= Caesar Samayoa =

American stage actor

Caesar Samayoa is an American stage actor.

== Early life and education ==
Samayoa's parents immigrated to the United States from Guatemala. He grew up in Spanish Harlem, and attended school in Emerson, New Jersey. He became interested in theater after seeing Anna Deavere Smith perform in Twilight: Los Angeles, 1992.

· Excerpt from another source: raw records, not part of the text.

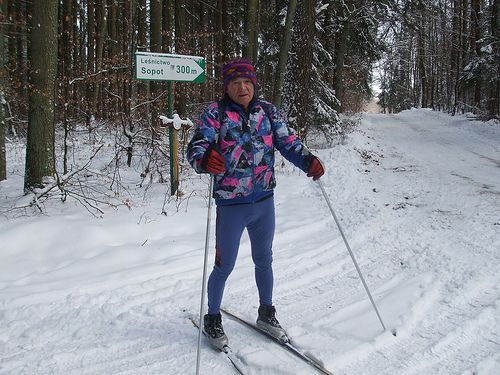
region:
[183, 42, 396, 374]
An older man in the foreground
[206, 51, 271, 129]
Man is wearing a knit cap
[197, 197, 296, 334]
Man is wearing tight pants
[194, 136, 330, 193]
Man is wearing red gloves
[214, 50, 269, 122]
Man is looking at the camera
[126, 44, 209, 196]
A sign in the background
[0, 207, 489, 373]
Tracks are in the snow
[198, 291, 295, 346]
Man is wearing black shoes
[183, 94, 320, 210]
Man is wearing a coat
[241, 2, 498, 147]
Snow is covering the trees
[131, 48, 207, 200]
a white and green sign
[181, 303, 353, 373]
a pair of skis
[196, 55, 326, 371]
an old man is in the snow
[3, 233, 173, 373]
white snow on the ground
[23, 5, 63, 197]
the brown trunk of a tree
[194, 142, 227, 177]
a red and black glove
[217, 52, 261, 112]
a man wearing a ski cap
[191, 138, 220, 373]
a handheld ski pole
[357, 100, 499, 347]
a snow covered path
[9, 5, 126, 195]
a forest full of trees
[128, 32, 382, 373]
person standing on skis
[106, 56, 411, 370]
person standing on snow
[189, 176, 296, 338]
pair of purple leggings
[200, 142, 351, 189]
pair of red gloves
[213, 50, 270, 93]
a multicolored purple hat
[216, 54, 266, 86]
pink design on hat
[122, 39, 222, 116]
green and white sign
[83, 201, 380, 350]
ski tracks in snow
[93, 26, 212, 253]
Roadsign to nearest town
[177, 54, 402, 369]
Colorful Skiier Posing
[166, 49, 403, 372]
Older man in ski gear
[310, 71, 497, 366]
Snowy roadway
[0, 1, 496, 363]
Older Skiier posing in front of snowy woods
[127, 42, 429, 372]
Elderly Skiier Taking a break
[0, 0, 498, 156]
Snowy wooded area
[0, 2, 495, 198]
Winter Wooded area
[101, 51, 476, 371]
Colorful old skier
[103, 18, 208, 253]
Navigational Marker in the snow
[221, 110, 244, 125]
The patch is pink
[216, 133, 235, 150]
The patch is pink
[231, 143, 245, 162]
The patch is pink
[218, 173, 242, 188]
The patch is pink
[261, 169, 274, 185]
The patch is pink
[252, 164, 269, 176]
The patch is pink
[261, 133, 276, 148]
The patch is pink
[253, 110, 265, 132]
The patch is pink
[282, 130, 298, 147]
The patch is pink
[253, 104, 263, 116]
The patch is pink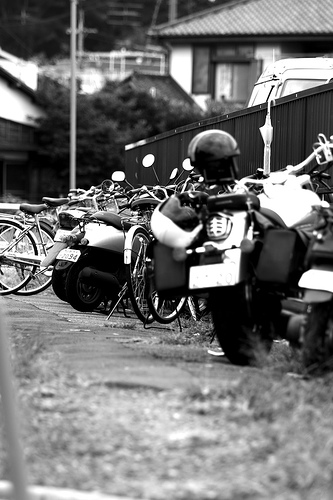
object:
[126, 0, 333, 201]
building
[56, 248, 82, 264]
license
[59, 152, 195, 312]
motorcycle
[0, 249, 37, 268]
spoke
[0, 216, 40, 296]
wheel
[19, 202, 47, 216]
seats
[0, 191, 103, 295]
bicycles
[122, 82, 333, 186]
fence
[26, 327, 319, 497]
grass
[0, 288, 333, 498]
ground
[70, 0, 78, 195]
pole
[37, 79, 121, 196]
bush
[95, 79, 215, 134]
bush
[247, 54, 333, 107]
van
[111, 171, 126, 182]
mirrors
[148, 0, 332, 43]
roof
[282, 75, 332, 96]
windows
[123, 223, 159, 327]
bike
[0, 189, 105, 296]
bike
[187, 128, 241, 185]
helmet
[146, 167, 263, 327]
bike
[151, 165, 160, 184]
poles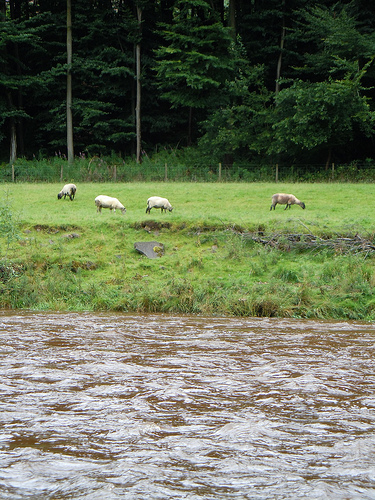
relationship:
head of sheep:
[171, 204, 174, 212] [43, 164, 276, 213]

After first attending Bucknell University, Samayoa transferred to Ithaca College, where he graduated with a degree in drama.

== Career ==
Samayoa's first theater role in New York City was in 1997 in Joe Calarco’s Shakespeare's R&J, where he played Juliet, Benvolio, and Montague.

When Samayoa was first offered the opportunity to join Come From Away, he was skeptical, having heard it pitched as a "9/11 musical". In addition to the event's influence on American society, Samayoa had been in New York City on the day of the attacks. However, he changed his mind after reading the show's script at the request of his agent. Samayoa began performing as part of Come from Away's cast in 2015, and originated the roles of Kevin J. and Ali in the 2017 Broadway production. He remained with the show until 2022.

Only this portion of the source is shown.